Requisitos da tarefa
Pode transcrever as linhas dos itens sem nenhuma alteração, começando na que contém "Is it true that 2f756979c4b8… equals 3 at 1?" e terminando no fim dos itens? Deixe as imagens de fora da resposta.

[Trechos de dados]
^^^^

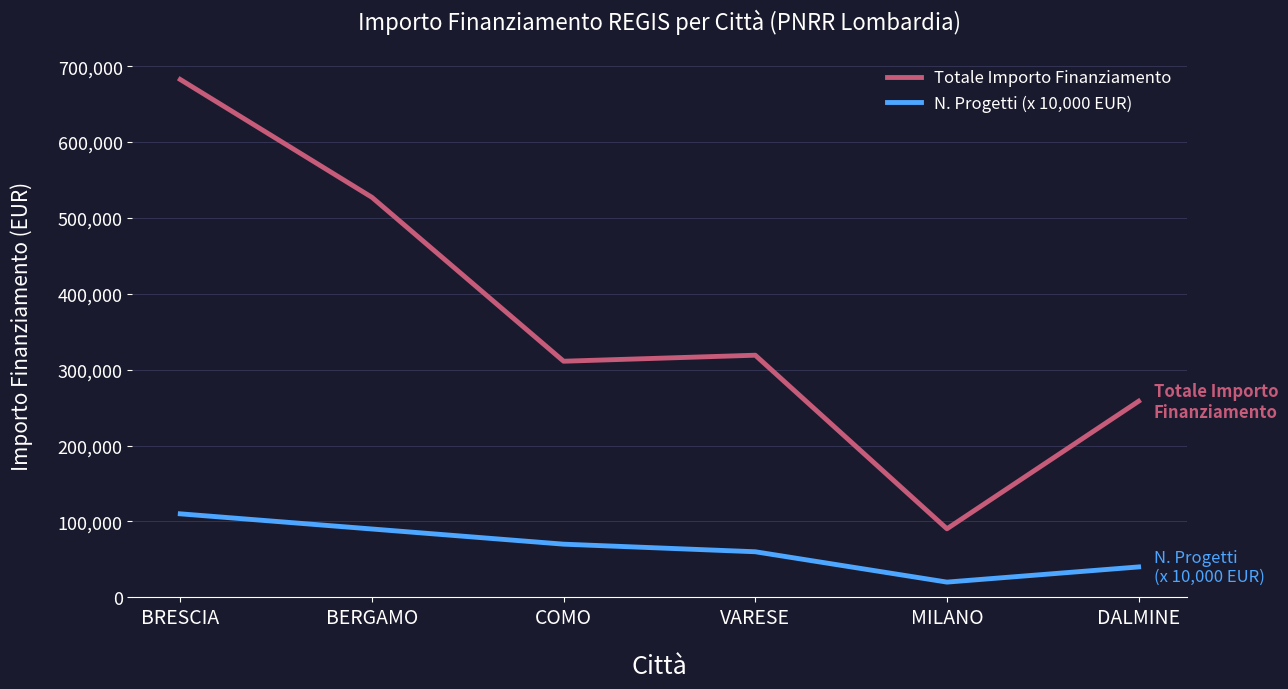

True or false: Totale Importo Finanziamento has more than 0 interior local peaks.

True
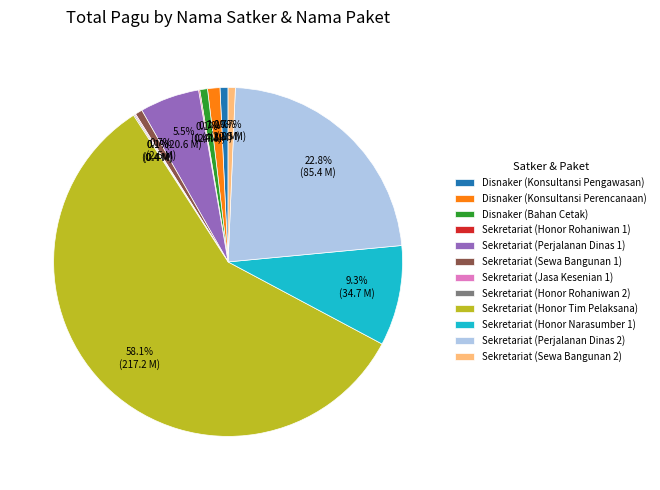

Is Sekretariat (Honor Tim Pelaksana) the majority of the pie?

Yes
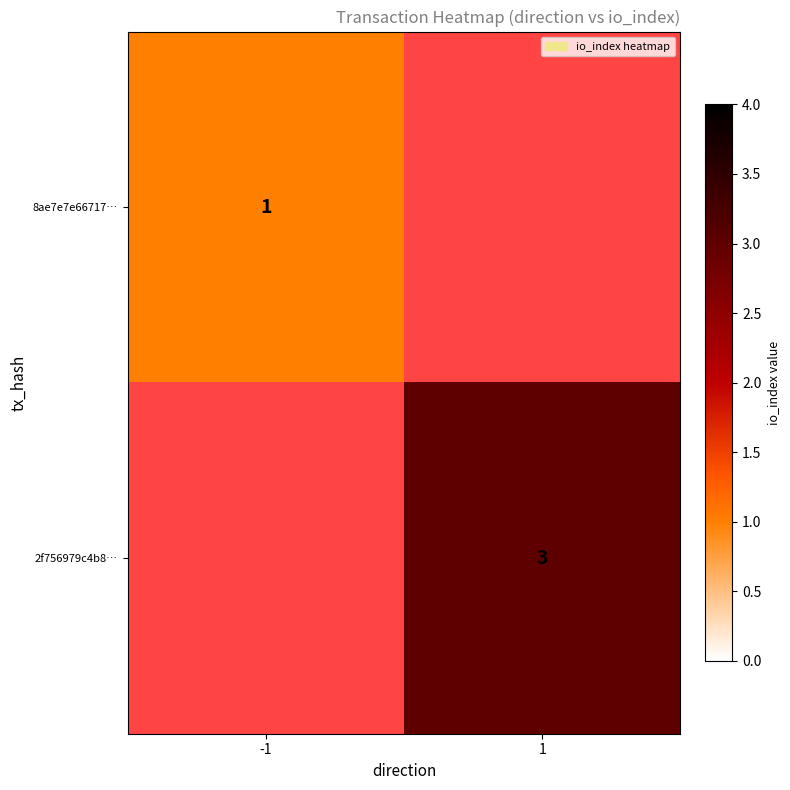

Is it true that 2f756979c4b8… equals 3 at 1?

True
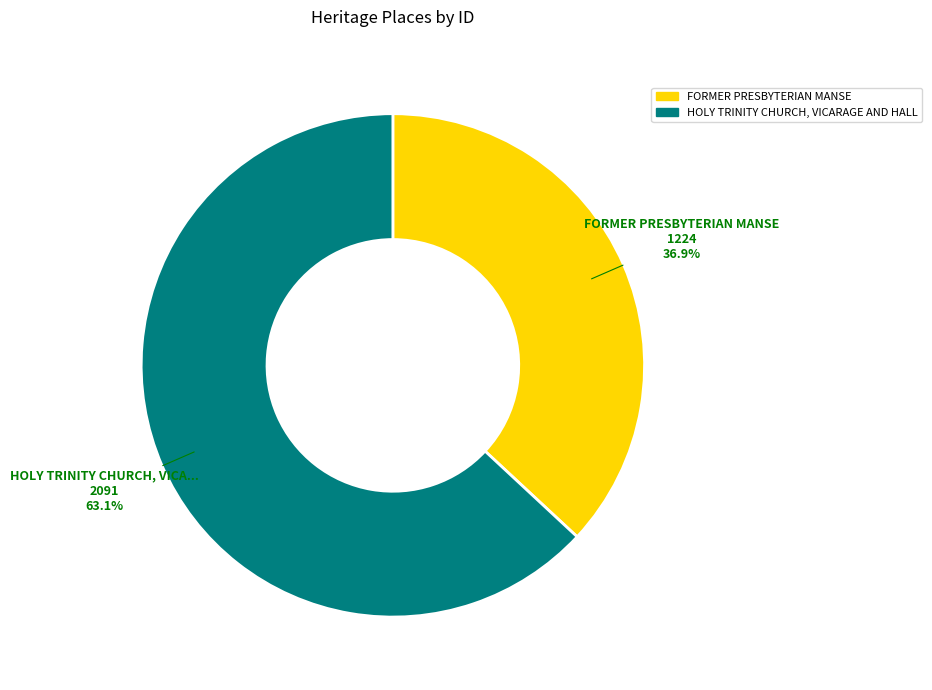

Count the number of slices in the pie.

2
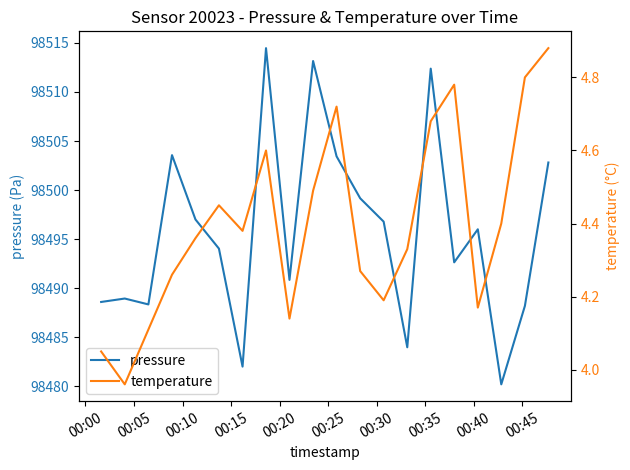

What is the minimum value for pressure?

98480.2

^^^^

Resposta do exercício
Is it true that 2f756979c4b8… equals 3 at 1?

True

Count the number of slices in the pie.

2

What is the minimum value for pressure?

98480.2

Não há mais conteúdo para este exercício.